Diversity in America doesn’t favor Republicans in polls: Study

Another reason why GOP may scorn boost in legal immigration.

By Deepak Chitnis

WASHINGTON, DC: A report by the Center for Immigration Studies says that legal immigration into the US has significantly boosted the Democratic Party over the last thirty years, and that the trend will likely continue.

The news is alarming for Republicans, especially in a critical midterm election year in which they hope to usurp control of the Senate and House of Representatives away from a vulnerable Democratic Party. While it’s not exactly shocking to hear that immigrants tend to lean left, what is surprising is the extent to which they have apparently debilitated the Republicans’ chances of winning key elections.

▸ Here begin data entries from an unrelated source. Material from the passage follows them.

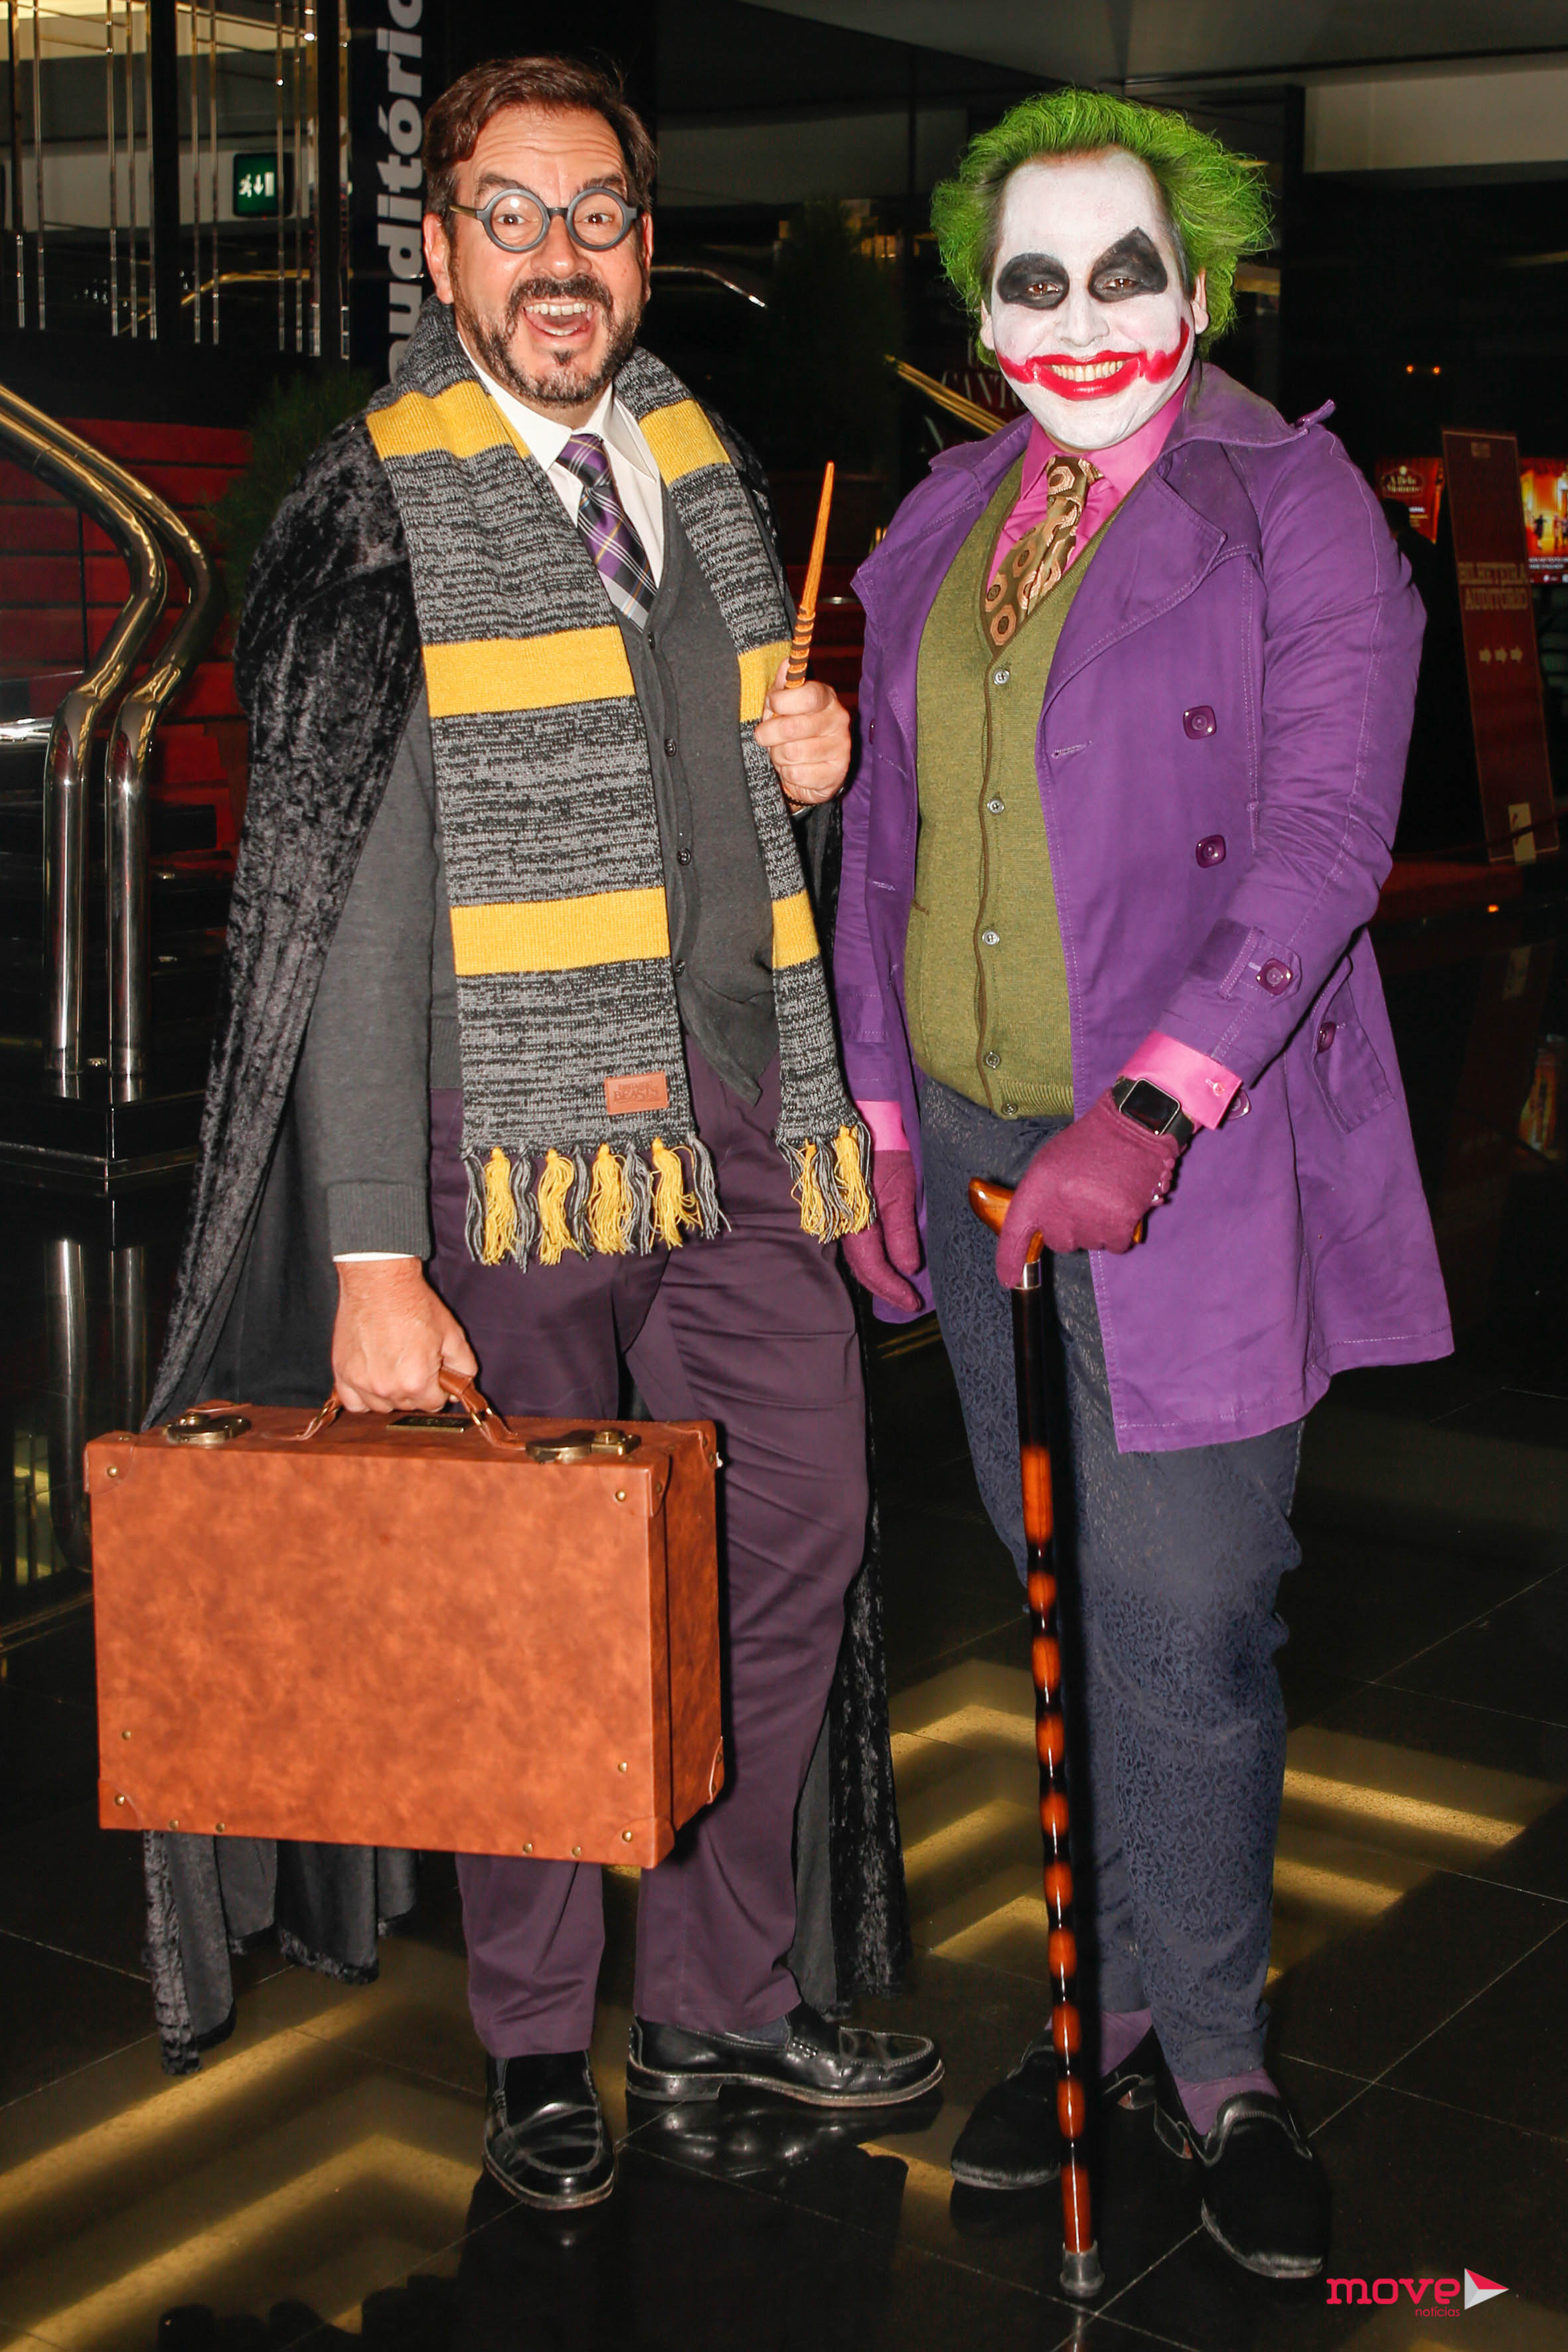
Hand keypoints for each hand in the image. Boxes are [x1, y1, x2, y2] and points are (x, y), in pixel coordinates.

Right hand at [331, 1258, 477, 1412]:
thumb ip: (464, 1365)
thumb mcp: (452, 1333)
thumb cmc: (413, 1303)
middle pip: (408, 1405)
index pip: (433, 1404)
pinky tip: (372, 1380)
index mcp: (416, 1381)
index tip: (435, 1376)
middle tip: (415, 1364)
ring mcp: (362, 1382)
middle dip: (416, 1389)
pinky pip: (353, 1402)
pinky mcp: (342, 1373)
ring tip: (394, 1369)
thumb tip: (462, 1386)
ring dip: (390, 1395)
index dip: (438, 1389)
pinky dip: (363, 1397)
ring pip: (381, 1406)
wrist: (379, 1282)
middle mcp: (387, 1387)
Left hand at [755, 658, 850, 807]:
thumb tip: (785, 663)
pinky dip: (787, 775)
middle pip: (792, 727)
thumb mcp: (785, 704)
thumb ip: (783, 685)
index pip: (806, 695)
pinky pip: (797, 775)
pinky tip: (794, 769)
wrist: (813, 769)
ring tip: (783, 754)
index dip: (781, 702)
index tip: (772, 706)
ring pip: (792, 753)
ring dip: (778, 756)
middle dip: (769, 734)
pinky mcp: (836, 773)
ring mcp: (841, 747)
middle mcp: (839, 719)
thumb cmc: (794, 731)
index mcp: (826, 697)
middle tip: (767, 736)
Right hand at [840, 1147, 922, 1311]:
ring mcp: (841, 1214)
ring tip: (899, 1286)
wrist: (860, 1116)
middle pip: (861, 1267)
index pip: (872, 1268)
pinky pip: (857, 1240)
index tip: (913, 1302)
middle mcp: (842, 1223)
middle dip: (885, 1288)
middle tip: (908, 1301)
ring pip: (858, 1255)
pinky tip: (887, 1259)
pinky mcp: (844, 1205)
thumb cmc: (883, 1148)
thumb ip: (901, 1231)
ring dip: (878, 1274)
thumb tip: (907, 1267)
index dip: (892, 1289)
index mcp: (854, 1222)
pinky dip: (873, 1256)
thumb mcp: (899, 1189)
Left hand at [996, 1091, 1178, 1285]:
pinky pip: (1115, 1245)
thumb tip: (1035, 1229)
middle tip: (1083, 1200)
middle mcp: (1059, 1208)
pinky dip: (1119, 1232)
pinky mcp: (1120, 1224)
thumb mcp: (1048, 1163)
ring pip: (1089, 1244)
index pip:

“As the immigrant population has grown, Republican electoral prospects have dimmed, even after controlling for alternative explanations of GOP performance,” said James Gimpel, author of the report and a professor of government at the University of Maryland at College Park, in a statement. “Republicans are right to want to attract Latino voters,” he continued. “But expanding the flow of low-skilled immigrants into an economy ill-suited to promote their upward mobility will be counterproductive.”

According to the report, every time the immigrant share of a large American county increases by 1%, the chances of Republicans winning that county by 0.6%. Legal immigrants into the US totaled nearly 30 million between 1980 and 2012, and have led to a substantial Democratic bias in the nationwide electorate. The report says that these effects are felt pretty much universally around the country, and don’t deviate substantially in places like California, Texas, or Florida. Legal immigration is also expected to continue at about one million per year, further hindering the GOP.

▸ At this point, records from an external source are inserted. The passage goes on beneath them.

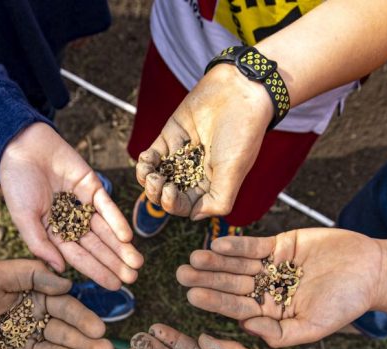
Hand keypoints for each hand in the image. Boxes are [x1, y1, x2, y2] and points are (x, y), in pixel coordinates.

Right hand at [0, 123, 143, 289]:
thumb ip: (40, 244)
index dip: (96, 271)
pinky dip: (117, 221)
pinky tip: (127, 236)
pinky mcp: (92, 187)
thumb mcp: (23, 217)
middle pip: (96, 247)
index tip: (114, 285)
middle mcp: (70, 222)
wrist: (22, 146)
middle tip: (133, 279)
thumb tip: (60, 270)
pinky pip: (107, 207)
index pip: (78, 257)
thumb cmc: (16, 183)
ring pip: (106, 230)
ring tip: (137, 263)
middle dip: (114, 263)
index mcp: (53, 233)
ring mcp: (83, 205)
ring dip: (121, 246)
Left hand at [135, 65, 271, 219]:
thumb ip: (218, 201)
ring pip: (157, 176)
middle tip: (156, 182)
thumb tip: (194, 217)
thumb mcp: (233, 174)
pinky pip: (153, 155)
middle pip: (168, 193)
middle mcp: (196, 172)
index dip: (172, 204)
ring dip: (147, 179)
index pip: (185, 205)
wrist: (240, 92)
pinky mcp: (171, 136)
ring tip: (149, 172)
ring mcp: (182, 154)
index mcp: (212, 185)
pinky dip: (145, 161)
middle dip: (156, 193)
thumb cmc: (241, 134)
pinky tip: (146, 159)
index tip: (170, 193)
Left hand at [176, 229, 384, 346]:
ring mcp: (272, 268)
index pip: (238, 308)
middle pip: (232, 285)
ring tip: (193, 258)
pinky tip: (217, 243)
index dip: (215, 301)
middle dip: (207, 280)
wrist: (372, 269)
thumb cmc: (347, 303)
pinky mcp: (280, 245)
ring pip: (238, 264)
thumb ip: (281, 333)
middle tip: (181, 275)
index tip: (192, 296)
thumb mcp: (314, 326)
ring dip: (216, 261)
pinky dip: (237, 244)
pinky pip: (254, 246)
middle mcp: (268, 291)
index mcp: (272, 313)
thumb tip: (246, 330)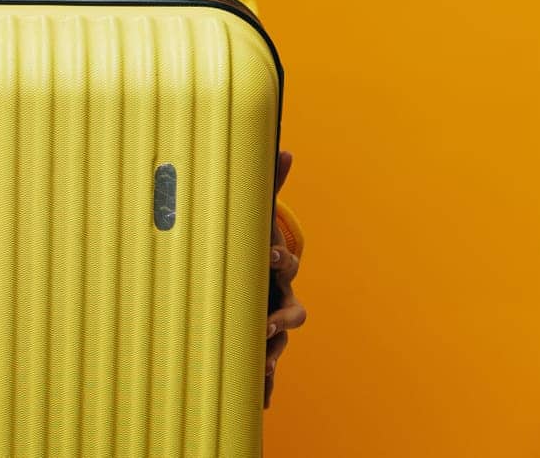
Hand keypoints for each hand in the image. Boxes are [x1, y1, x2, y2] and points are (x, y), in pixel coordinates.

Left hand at [265, 150, 305, 406]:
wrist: (255, 277)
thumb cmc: (251, 244)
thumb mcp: (254, 215)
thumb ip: (266, 183)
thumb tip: (285, 146)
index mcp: (274, 263)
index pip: (282, 261)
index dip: (279, 257)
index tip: (271, 252)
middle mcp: (278, 295)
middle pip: (289, 308)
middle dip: (279, 314)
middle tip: (264, 321)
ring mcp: (271, 321)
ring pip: (277, 341)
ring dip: (269, 352)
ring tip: (260, 365)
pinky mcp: (259, 343)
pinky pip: (264, 366)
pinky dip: (263, 382)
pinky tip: (258, 394)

Latinos and Asians, who make up the majority of legal immigrants, skew heavily progressive and liberal when it comes to issues such as the size and scope of the federal government; this has led to a “two-to-one party identification with Democrats over Republicans” – definitely not something the GOP wants to hear. Income inequality and the low-income statuses of many immigrants also compel them to vote Democrat, as that’s seen as the party that champions the poor.

The report also says that, as certain cities and settlements become heavily saturated with immigrant populations, Republican voters will likely move away from them, creating lopsided Democratic majorities in pockets around the nation.

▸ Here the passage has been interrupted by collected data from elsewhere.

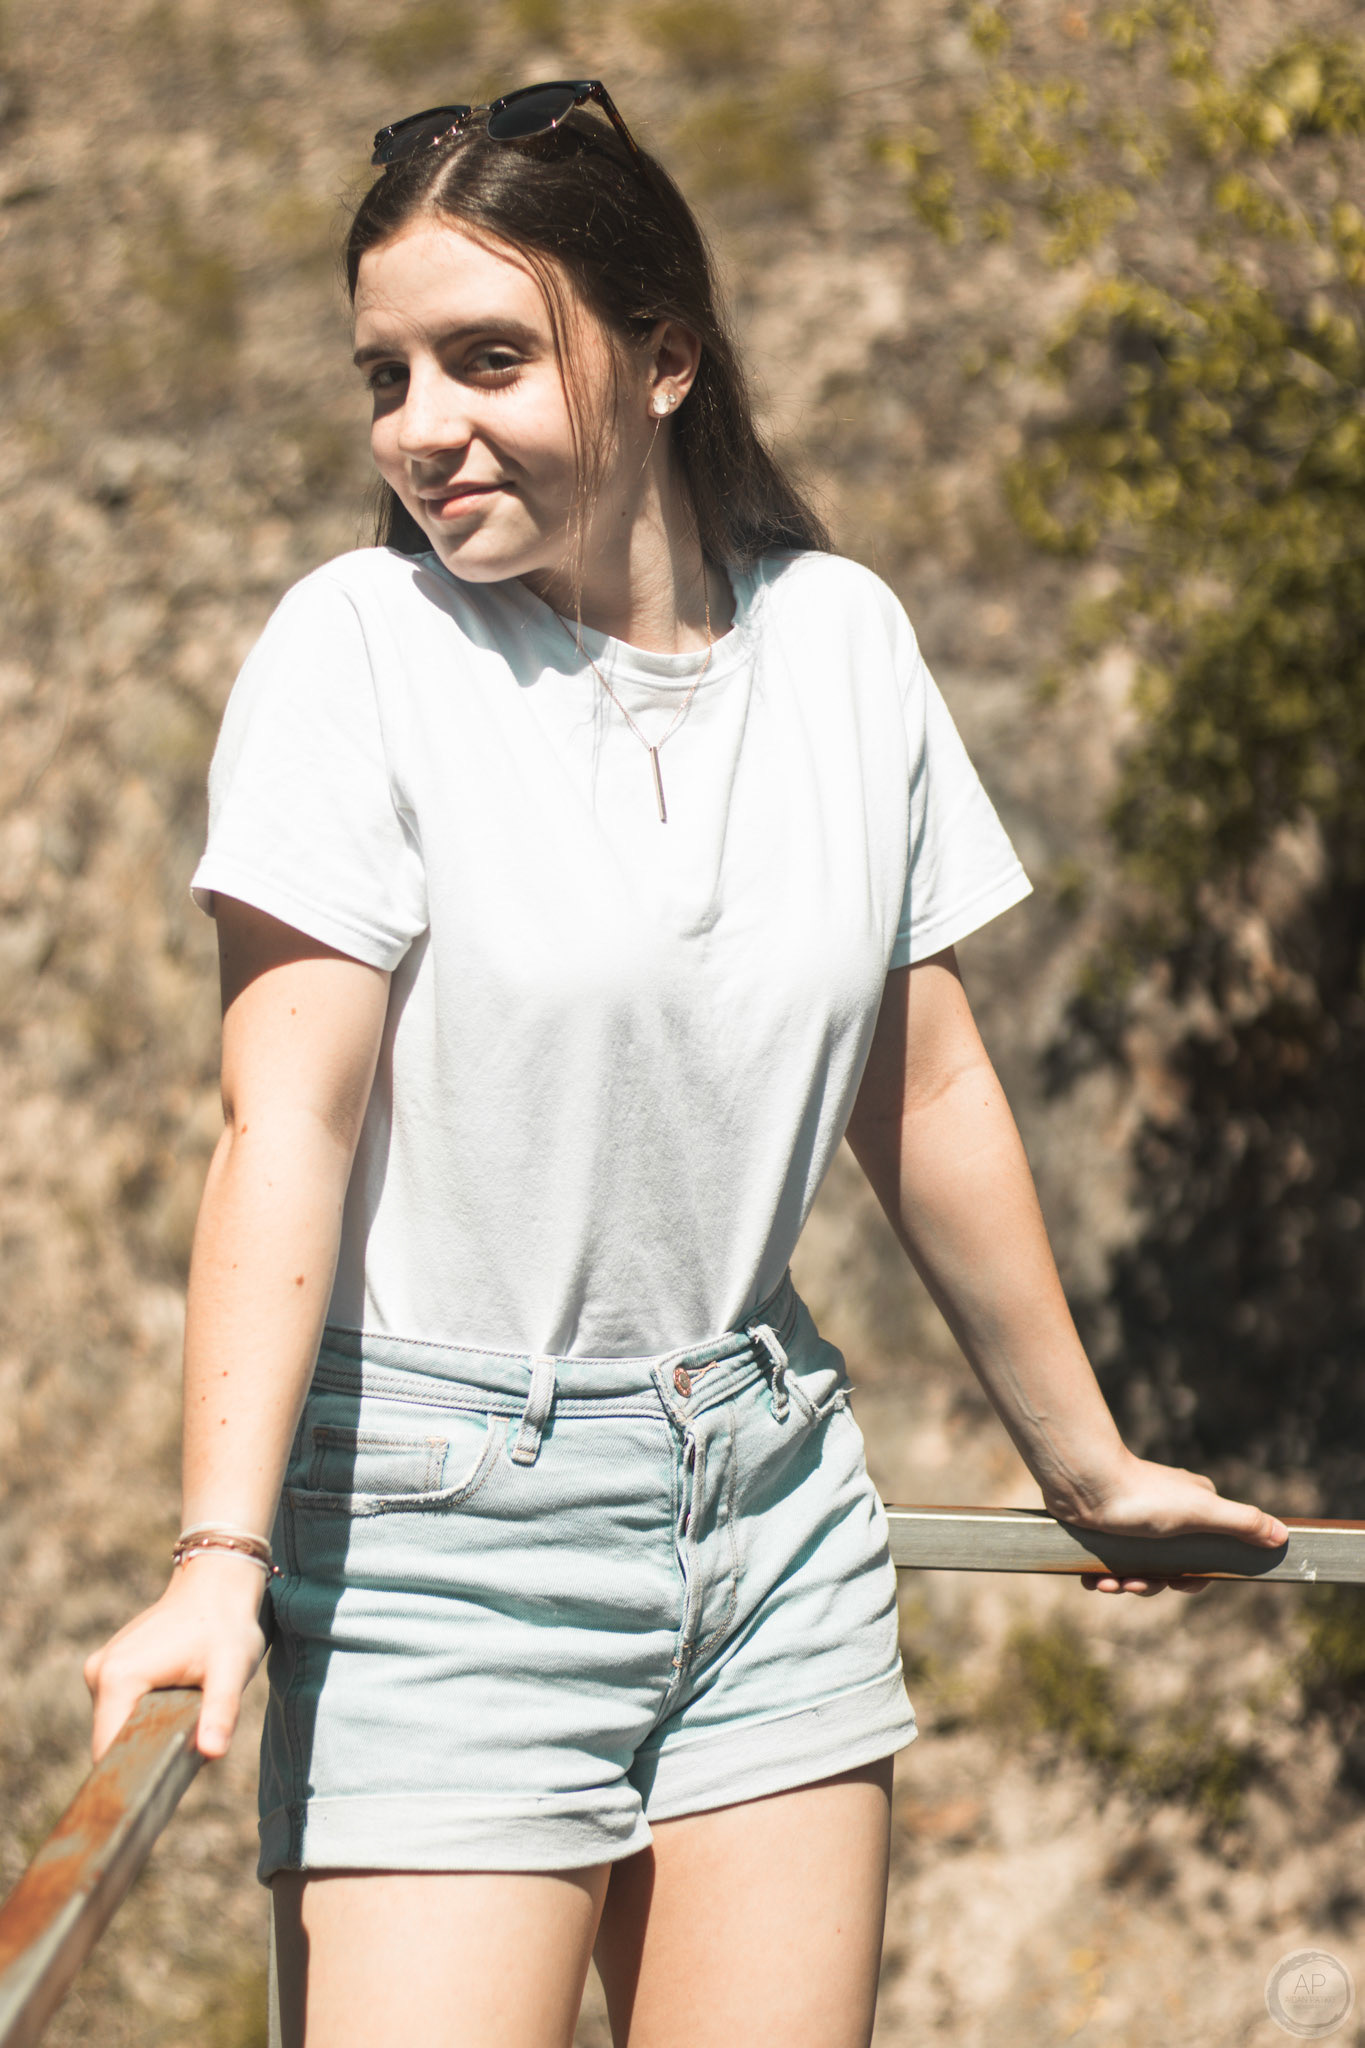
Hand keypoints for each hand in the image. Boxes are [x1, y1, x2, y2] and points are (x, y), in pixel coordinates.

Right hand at [84, 1550, 268, 1761]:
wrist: (218, 1581)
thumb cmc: (228, 1624)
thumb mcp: (233, 1669)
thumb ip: (221, 1712)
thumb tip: (211, 1754)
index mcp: (118, 1677)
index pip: (108, 1751)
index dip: (132, 1777)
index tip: (159, 1793)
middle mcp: (99, 1672)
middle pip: (112, 1741)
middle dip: (146, 1754)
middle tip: (190, 1753)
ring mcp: (101, 1667)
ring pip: (117, 1726)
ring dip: (146, 1735)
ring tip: (186, 1724)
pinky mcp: (110, 1666)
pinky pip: (121, 1708)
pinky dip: (144, 1717)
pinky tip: (176, 1707)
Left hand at [1042, 1449, 1289, 1598]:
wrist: (1082, 1481)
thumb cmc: (1144, 1495)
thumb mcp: (1201, 1512)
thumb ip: (1242, 1523)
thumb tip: (1283, 1535)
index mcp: (1195, 1507)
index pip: (1207, 1555)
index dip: (1195, 1578)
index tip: (1181, 1584)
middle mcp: (1166, 1513)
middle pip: (1170, 1567)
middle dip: (1153, 1584)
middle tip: (1135, 1584)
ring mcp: (1134, 1522)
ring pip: (1137, 1568)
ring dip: (1126, 1583)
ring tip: (1111, 1583)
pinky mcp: (1105, 1529)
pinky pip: (1108, 1564)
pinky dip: (1102, 1576)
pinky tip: (1094, 1579)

The Comprehensive Immigration Reform bill, or “Gang of Eight” bill, calls for a substantial increase in legal immigration, which the study says would accelerate the decline of the Republican Party throughout the US. In fact, Gimpel says “The impact of immigration is easily sufficient, by itself, to decide upcoming presidential elections.”

In 2008, the Democratic Party saw 55% support from the immigrant citizen population, and 70.6% support from the immigrant non-citizen population. That’s a far cry from the Republicans, which only got 30.9% support from immigrant citizens, and a paltry 15.9% from immigrant non-citizens.

The numbers didn’t change much four years later, during the 2012 elections. Immigrant citizens favored Democrats 62.5% of the time, while choosing the GOP just 24.6%. Immigrant non-citizens had 60.4% support for the left, and only 16.8% for the right.

Republicans continue to scramble to find a way for immigration reform to get pushed through this year, but it remains to be seen if all their behind-the-scenes effort will produce actual results in 2014. For now, the findings of this report seem to indicate that diversity in America is not a friend of the GOP, and the party will either need to re-think its strategy in the coming months and years, or get ready for inevitable dissolution.